The result should consist solely of the line containing "for accessible" and the lines that follow it below, each reproduced exactly, the last line included.

RECORDS FOR THIS TASK:
....................
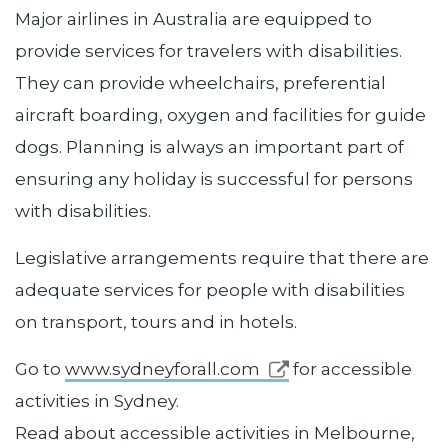
Major airlines in Australia are equipped to
provide services for travelers with disabilities.
They can provide wheelchairs, preferential
aircraft boarding, oxygen and facilities for guide
dogs. Planning is always an important part of
ensuring any holiday is successful for persons
with disabilities.
Legislative arrangements require that there are
adequate services for people with disabilities
on transport, tours and in hotels.
Go to
www.sydneyforall.com
for accessible
activities in Sydney.
Read about accessible activities in Melbourne,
....................
RESULT BELOW:
for accessible
activities in Sydney.
Read about accessible activities in Melbourne,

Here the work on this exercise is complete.